TASK TO COMPLETE –
Could you copy every record below exactly as it is written?

START THE DATA

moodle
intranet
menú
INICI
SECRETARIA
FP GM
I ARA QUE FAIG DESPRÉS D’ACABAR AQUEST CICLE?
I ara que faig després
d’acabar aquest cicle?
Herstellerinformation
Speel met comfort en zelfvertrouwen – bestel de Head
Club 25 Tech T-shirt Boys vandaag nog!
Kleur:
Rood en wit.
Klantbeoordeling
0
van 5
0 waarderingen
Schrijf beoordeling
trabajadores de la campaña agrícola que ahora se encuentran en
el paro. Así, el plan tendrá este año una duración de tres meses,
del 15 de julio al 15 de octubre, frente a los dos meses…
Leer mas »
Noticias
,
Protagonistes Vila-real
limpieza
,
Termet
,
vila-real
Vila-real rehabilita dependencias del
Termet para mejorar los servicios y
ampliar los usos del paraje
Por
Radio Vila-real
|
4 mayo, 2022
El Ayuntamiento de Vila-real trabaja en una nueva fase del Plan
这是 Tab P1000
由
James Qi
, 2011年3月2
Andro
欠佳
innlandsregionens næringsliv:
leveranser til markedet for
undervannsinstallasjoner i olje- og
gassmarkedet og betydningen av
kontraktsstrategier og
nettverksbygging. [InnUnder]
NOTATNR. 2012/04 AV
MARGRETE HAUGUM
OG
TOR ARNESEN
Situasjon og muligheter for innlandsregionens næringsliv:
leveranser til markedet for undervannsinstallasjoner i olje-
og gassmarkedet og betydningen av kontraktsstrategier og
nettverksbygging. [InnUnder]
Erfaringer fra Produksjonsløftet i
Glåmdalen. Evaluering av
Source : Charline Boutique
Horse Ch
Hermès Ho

END THE DATA

EXERCISE RESULT –
moodle
intranet
menú
INICI
SECRETARIA
FP GM
I ARA QUE FAIG DESPRÉS D’ACABAR AQUEST CICLE?
I ara que faig després
d’acabar aquest cicle?
Herstellerinformation
Speel met comfort en zelfvertrouwen – bestel de Head
Club 25 Tech T-shirt Boys vandaag nog!
Kleur:
Rood en wit.
Klantbeoordeling
0
van 5
0 waarderingen
Schrijf beoordeling
trabajadores de la campaña agrícola que ahora se encuentran en
el paro. Así, el plan tendrá este año una duración de tres meses,
del 15 de julio al 15 de octubre, frente a los dos meses…
Leer mas »
Noticias
,
Protagonistes Vila-real
limpieza
,
Termet
,
vila-real
Vila-real rehabilita dependencias del
Termet para mejorar los servicios y
ampliar los usos del paraje
Por
Radio Vila-real
|
4 mayo, 2022
El Ayuntamiento de Vila-real trabaja en una nueva fase del Plan
这是 Tab P1000
由
James Qi
, 2011年3月2
Andro
欠佳
innlandsregionens næringsliv:
leveranser til markedet for
undervannsinstallasjoner i olje- og
gassmarkedet og betydningen av
kontraktsstrategier og
nettverksbygging. [InnUnder]
NOTATNR. 2012/04 AV
MARGRETE HAUGUM
OG
TOR ARNESEN
Situasjon og muligheter for innlandsregionens næringsliv:
leveranser til markedet for undervannsinstallasjoner i olje-
og gassmarkedet og betydningen av kontraktsstrategier og
nettverksbygging. [InnUnder]
Erfaringer fra Produksjonsløftet i
Glåmdalen. Evaluering av
Source : Charline Boutique
Horse Ch
Hermès Ho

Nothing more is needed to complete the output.